Money managers across the globe believe that it will take more than just an upheaval in the U.S elections to start a rally in gold prices.
Stephen Land, who hails from Franklin Templeton Investments, was quick to note that all concerns that the Fed will continue raising the interest rates might overshadow any short-term boost to demand come Tuesday’s midterm election results. The relations between US-China, and the dollar are also likely to emerge as catalysts during this period, mentioned the experts.
This current rally in gold, which posted the first monthly gain of 2 per cent, in October, after 6 months, fizzled down by 0.5 percent last week as a rebound in the market for global equities, coupled with a resilient dollar undercut a major portion of the demand for the metal.
These elections won’t come across as the key drivers or catalysts for the gold market, mentioned Land, who is a portfolio manager at the California based Franklin Gold and Precious Metals Fund.
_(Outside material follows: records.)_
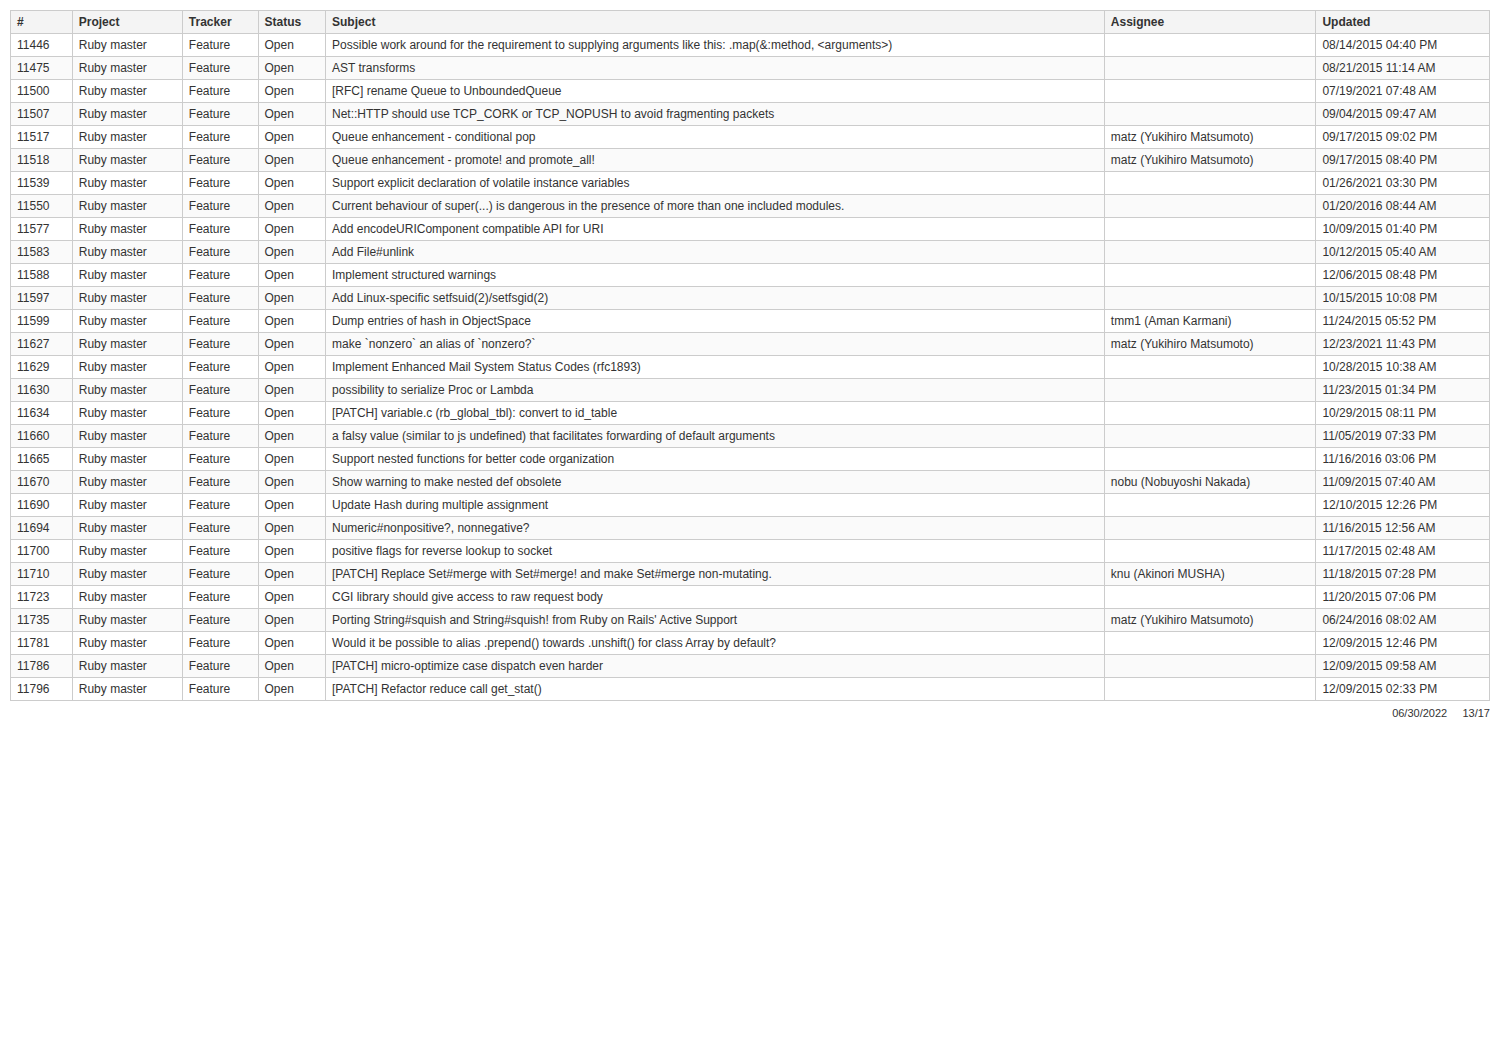06/30/2022 13/17
| # | Project | Tracker | Status | Subject | Assignee | Updated |
| --- | --- | --- | --- | --- | --- | --- |
| 11446 | Ruby master | Feature | Open | Possible work around for the requirement to supplying arguments like this: .map(&:method, <arguments>) | | 08/14/2015 04:40 PM |
| 11475 | Ruby master | Feature | Open | AST transforms | | 08/21/2015 11:14 AM |
| 11500 | Ruby master | Feature | Open | [RFC] rename Queue to UnboundedQueue | | 07/19/2021 07:48 AM |
| 11507 | Ruby master | Feature | Open | Net::HTTP should use TCP_CORK or TCP_NOPUSH to avoid fragmenting packets | | 09/04/2015 09:47 AM |
| 11517 | Ruby master | Feature | Open | Queue enhancement - conditional pop | matz (Yukihiro Matsumoto) | 09/17/2015 09:02 PM |
| 11518 | Ruby master | Feature | Open | Queue enhancement - promote! and promote_all! | matz (Yukihiro Matsumoto) | 09/17/2015 08:40 PM |
| 11539 | Ruby master | Feature | Open | Support explicit declaration of volatile instance variables | | 01/26/2021 03:30 PM |
| 11550 | Ruby master | Feature | Open | Current behaviour of super(...) is dangerous in the presence of more than one included modules. | | 01/20/2016 08:44 AM |
| 11577 | Ruby master | Feature | Open | Add encodeURIComponent compatible API for URI | | 10/09/2015 01:40 PM |
| 11583 | Ruby master | Feature | Open | Add File#unlink | | 10/12/2015 05:40 AM |
| 11588 | Ruby master | Feature | Open | Implement structured warnings | | 12/06/2015 08:48 PM |
| 11597 | Ruby master | Feature | Open | Add Linux-specific setfsuid(2)/setfsgid(2) | | 10/15/2015 10:08 PM |
| 11599 | Ruby master | Feature | Open | Dump entries of hash in ObjectSpace | tmm1 (Aman Karmani) | 11/24/2015 05:52 PM |
| 11627 | Ruby master | Feature | Open | make `nonzero` an alias of `nonzero?` | matz (Yukihiro Matsumoto) | 12/23/2021 11:43 PM |
| 11629 | Ruby master | Feature | Open | Implement Enhanced Mail System Status Codes (rfc1893) | | 10/28/2015 10:38 AM |
| 11630 | Ruby master | Feature | Open | possibility to serialize Proc or Lambda | | 11/23/2015 01:34 PM |
| 11634 | Ruby master | Feature | Open | [PATCH] variable.c (rb_global_tbl): convert to id_table | | 10/29/2015 08:11 PM |
| 11660 | Ruby master | Feature | Open | a falsy value (similar to js undefined) that facilitates forwarding of default arguments | | 11/05/2019 07:33 PM |
| 11665 | Ruby master | Feature | Open | Support nested functions for better code organization | | 11/16/2016 03:06 PM |
| 11670 | Ruby master | Feature | Open | Show warning to make nested def obsolete | nobu (Nobuyoshi Nakada) | 11/09/2015 07:40 AM |
| 11690 | Ruby master | Feature | Open | Update Hash during multiple assignment | | 12/10/2015 12:26 PM |
| 11694 | Ruby master | Feature | Open | Numeric#nonpositive?, nonnegative? | | 11/16/2015 12:56 AM |
| 11700 | Ruby master | Feature | Open | positive flags for reverse lookup to socket | | 11/17/2015 02:48 AM |
| 11710 | Ruby master | Feature | Open | [PATCH] Replace Set#merge with Set#merge! and make Set#merge non-mutating. | knu (Akinori MUSHA) | 11/18/2015 07:28 PM |
| 11723 | Ruby master | Feature | Open | CGI library should give access to raw request body | | 11/20/2015 07:06 PM |
| 11735 | Ruby master | Feature | Open | Porting String#squish and String#squish! from Ruby on Rails' Active Support | matz (Yukihiro Matsumoto) | 06/24/2016 08:02 AM |
| 11781 | Ruby master | Feature | Open | Would it be possible to alias .prepend() towards .unshift() for class Array by default? | | 12/09/2015 12:46 PM |
| 11786 | Ruby master | Feature | Open | [PATCH] micro-optimize case dispatch even harder | | 12/09/2015 09:58 AM |
| 11796 | Ruby master | Feature | Open | [PATCH] Refactor reduce call get_stat() | | 12/09/2015 02:33 PM |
Stephen Land said this in a telephone interview on the 2nd of November, where he further mentioned that, “It’s the outcome of the potential trade war with China, the overall health of the Chinese economy and the Fed actions and how that relates to the U.S. and the strength of the dollar.”
Higher rates from the stock market often diminish the appeal that gold has to offer, as it doesn’t pay interest. On the other hand, a stronger dollar also curbs the demand for the yellow metal, as it emerges as an alternative asset. Both these forces have played an imperative part in pulling down gold futures by nearly 6 percent during this year.
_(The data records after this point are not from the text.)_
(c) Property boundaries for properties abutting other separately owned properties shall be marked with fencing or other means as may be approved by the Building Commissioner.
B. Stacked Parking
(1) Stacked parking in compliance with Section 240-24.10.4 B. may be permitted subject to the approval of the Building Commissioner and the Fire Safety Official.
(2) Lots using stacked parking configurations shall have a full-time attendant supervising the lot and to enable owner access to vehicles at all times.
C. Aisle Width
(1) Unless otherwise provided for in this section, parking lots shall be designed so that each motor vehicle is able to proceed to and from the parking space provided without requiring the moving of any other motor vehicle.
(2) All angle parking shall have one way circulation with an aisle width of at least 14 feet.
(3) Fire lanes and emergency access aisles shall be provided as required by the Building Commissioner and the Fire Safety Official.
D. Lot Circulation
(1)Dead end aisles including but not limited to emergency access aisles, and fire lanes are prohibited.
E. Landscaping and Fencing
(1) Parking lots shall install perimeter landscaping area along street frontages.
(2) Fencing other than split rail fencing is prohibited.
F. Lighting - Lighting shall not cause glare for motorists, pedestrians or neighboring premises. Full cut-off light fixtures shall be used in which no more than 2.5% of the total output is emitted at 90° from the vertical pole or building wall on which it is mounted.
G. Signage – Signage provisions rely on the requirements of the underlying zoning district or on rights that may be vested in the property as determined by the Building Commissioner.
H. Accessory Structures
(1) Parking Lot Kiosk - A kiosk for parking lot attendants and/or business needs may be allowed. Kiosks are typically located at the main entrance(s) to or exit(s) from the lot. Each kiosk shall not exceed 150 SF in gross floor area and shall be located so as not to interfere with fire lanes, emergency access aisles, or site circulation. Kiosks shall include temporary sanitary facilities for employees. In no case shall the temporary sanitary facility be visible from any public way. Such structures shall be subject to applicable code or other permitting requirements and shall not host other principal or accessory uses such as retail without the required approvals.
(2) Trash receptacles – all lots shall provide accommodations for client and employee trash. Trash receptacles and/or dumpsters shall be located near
Gold futures, however, enjoyed the slump in global equities this October, as they rose by 1.6 percent. Traders and Analysts from a weekly Bloomberg survey were split on what could be the outlook for gold prices this week.
Goldman Sachs Group Inc. cumulatively believes that there would be a divided Congress after the elections, with the Republicans keeping a majority in the senate and the Democrats taking over the House of Representatives. A strategist from Pictet Wealth Management, Luc Layet, believes that such a gridlock scenario could mean that the status quo continues, and gold prices might remain in a lull because of it. You can keep an eye on gold rates during the elections, to see how the metal is reacting.
Luyet mentioned this in an email, where he wrote, “Overall, in our base scenario, U.S. growth should remain firm and rates should continue to move up, albeit gradually, weighing on gold.”
This skepticism within the gold market comes amid major signs of nervousness within other financial markets.
The U.S. economy is still expected to maintain a strong jobs market, even after the elections, according to Axel Merk, the manager of VanEck Merk Gold Trust.